Morris Graves, Northwest Mystic Painter

Despite a prodigious creative output spanning six decades and being universally celebrated as one of the most important American painters of 20th century modern art, Morris Graves, who died in 2001, not only remains an enigma but is relatively unknown, especially to younger generations. In part, this is attributable to the fact that Graves himself retreated from the public stage; he eschewed fame. He believed that his artistic contribution had significance only as part of a larger vessel of creative visionary expression.

So it is not surprising that throughout his life he chose not to attend the openings of his exhibitions. Even as Graves continued to retreat into his beloved privacy, constructing his homes and gardens and making art, the extraverted world of abstract expressionism exploded in New York with bolder, brighter, and bigger images and their celebrity-seeking creators, all antipodal to the contemplative, visionary world Graves inhabited.

Graves was a true visionary, a painter who sought that which is eternal. But the search, however, was not without conflict. The burgeoning encroachment of industry and the machines and mentality of human conflict continued to invade Graves’ habitats. He continually sought out places of solitude, both in the United States and in Ireland, finally establishing a remote habitat hidden in the ancient forests of Northern California. His path as a “solitary romantic” from which he breathed in the communion of life’s extraordinary essence was one of natural wonder. From within his gardens, the universe spoke. The inhabitants-small animals, birds, and flora-fed his emplastic powers of cognition, the unifying gift of the imagination.

Recently, I was conversing with an artist who, a decade earlier, had received her bachelor’s degree in art from a credible New York university. When I mentioned the name Morris Graves, she appeared perplexed. She thought the name vaguely familiar, but she had no idea when or where he had lived and knew nothing about his work. Morris Cole Graves, who was born in Fox Valley, Oregon in 1910, was a self-taught artist who became, next to Mark Tobey, the most important visionary artist of the Northwest School. In the early 1940s, Graves’ work was selected to be exhibited as part of the New York Museum of Modern Art’s “Americas 1942”. This event catapulted him to international recognition. Even so, Graves continued to retreat into his beloved privacy, constructing his homes and gardens and making art, while the extraverted world of abstract expressionism exploded in New York with bolder, brighter, and bigger images and their celebrity-seeking creators, all antipodal to the contemplative, visionary world Graves inhabited.

During the Second World War, Graves spent time in a military prison as a conscientious objector. From these early anti-war sentiments evolved his deep interest in and exploration of the philosophies of the Far East, an amalgam of Hinduism, Taoism, and Zen Buddhism-all human constructs, nonetheless reflective of his personal thoughts on the universality and the singularity of nature, the wondrousness of the Way. The imagery that Graves produced was considered unique, but his reasons for making the art were not. They were ancient. For Graves, his animals and flowers represented inner visions of the unconscious, the Atman, symbolic of the potential “self.”

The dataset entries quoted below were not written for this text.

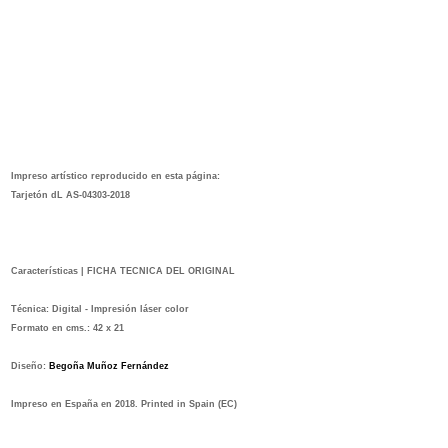
Impreso artístico reproducido en esta página:
Tarjetón dL AS-04303-2018
Características | FICHA TECNICA DEL ORIGINA
L
Técnica:
Digital - Impresión láser color
Formato en cms.:
42 x 21
Diseño:
Begoña Muñoz Fernández
Impreso en España en 2018. Printed in Spain
(EC)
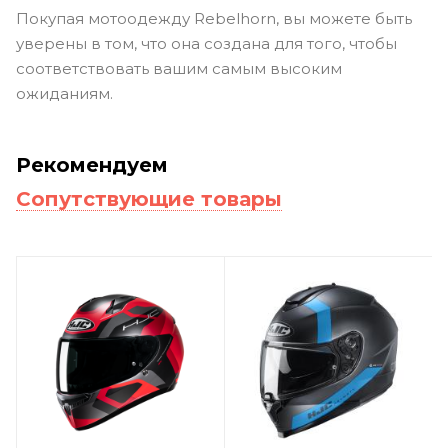
Покупая мотоодежду Rebelhorn, вы можете быть
уверены в том, что она создана для того, чтобы
соответствовать вашим самым высоким
ожиданиям.
Рекомендуем
Сопутствующие товары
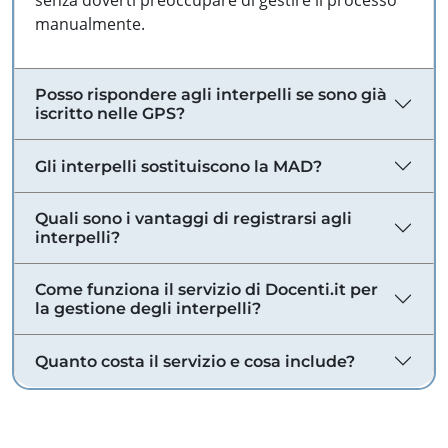
senza doverti preoccupare di gestire il processo
manualmente.
Posso rispondere agli interpelli se sono già
iscritto nelle GPS?
Gli interpelli sostituiscono la MAD?
Quali sono i vantaggi di registrarsi agli
interpelli?
Come funziona il servizio di Docenti.it per
la gestione degli interpelli?
Quanto costa il servizio e cosa include?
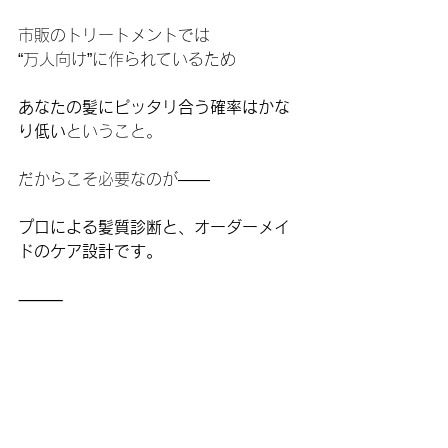
市販のトリートメントでは
“万人向け”に作られているため
あなたの髪にピッタリ合う確率はかな
り低い
ということ。
だからこそ必要なのが——
プロによる髪質診断と、オーダーメイ
ドのケア設計です。
⸻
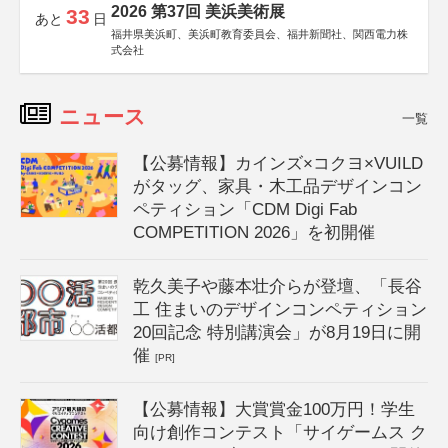
2026 第37回 美浜美術展
33
あと
日
福井県美浜町、美浜町教育委員会、福井新聞社、関西電力株
式会社
ニュース
一覧
【公募情報】カインズ×コクヨ×VUILD
がタッグ、家具・木工品デザインコン
ペティション「CDM Digi Fab
COMPETITION 2026」を初開催
乾久美子や藤本壮介らが登壇、「長谷
工 住まいのデザインコンペティション
20回記念 特別講演会」が8月19日に開
催
[PR]
【公募情報】大賞賞金100万円！学生
向け創作コンテスト「サイゲームス ク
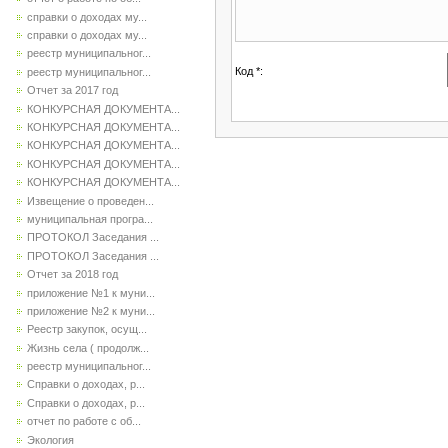
справки о доходах му...
справки о доходах му...
реестр муниципальног...
Код *:
реестр муниципальног...
Отчет за 2017 год
КОНКУРСНАЯ ДОКУМЕНТА...
КОНКУРСНАЯ ДОКУМЕНТА...
КОНКУРСНАЯ ДОКУМЕНТА...
КОНКУРСНАЯ ДОКУМЕНТА...
КОНКУРСНАЯ ДОКУМЕНТА...
Извещение о проведен...
муниципальная програ...
ПРОТОКОЛ Заседания ...
ПРОТОКОЛ Заседания ...
Отчет за 2018 год
приложение №1 к муни...
приложение №2 к муни...
Реестр закупок, осущ...
Жизнь села ( продолж...
реестр муниципальног...
Справки о доходах, р...
Справки о доходах, р...
отчет по работе с об...
Экология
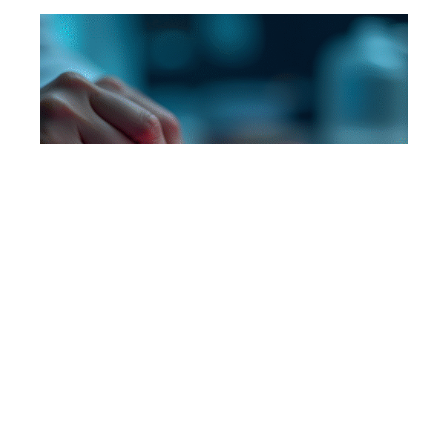
Technologie micro LED : tout
savoir sur ce concept
révolutionnaire
En savoir plus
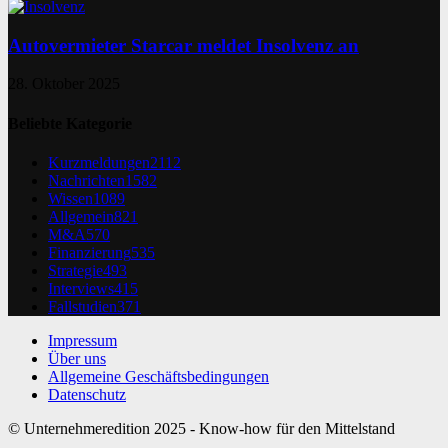
Autovermieter Starcar meldet Insolvenz an
28. Oktober 2025
Beliebte Kategorie
Kurzmeldungen
2112
Nachrichten
1582
Wissen
1089
Allgemein
821
M&A
570
Finanzierung
535
Strategie
493
Interviews
415
Fallstudien
371
Impressum
Über uns
Allgemeine Geschäftsbedingungen
Datenschutz
© Unternehmeredition 2025 - Know-how für den Mittelstand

When Morris Graves began his flower paintings of the early seventies, a few critics suggested he had lost his great visual power. They accused him of painting only ‘pretty flowers.’ It no doubt amused him that that is all they saw. Graves’ ability to make palpable the unity of spirit through paint is clearly present in these later works. His form relationships and the inherent interstices, the subtle migration of hues within a single blossom, are things we can and do talk about. The “pneuma” of the art we cannot talk about. We cannot explain. We refer to the painting the way a title refers to the painting, and in fact, I believe, the way the painting itself merely refers to a generative and immutable, creative spirit. The gift is not the painting but the accrued love and generosity of the artist in making the painting and thus it is the act itself that holds the true value. The painting is simply a map for the soul.

2010 marks the centennial year of this remarkable artist. He is no longer here, but, through his paintings, his great longing and love for the ineffable still resonate, binding us one to another.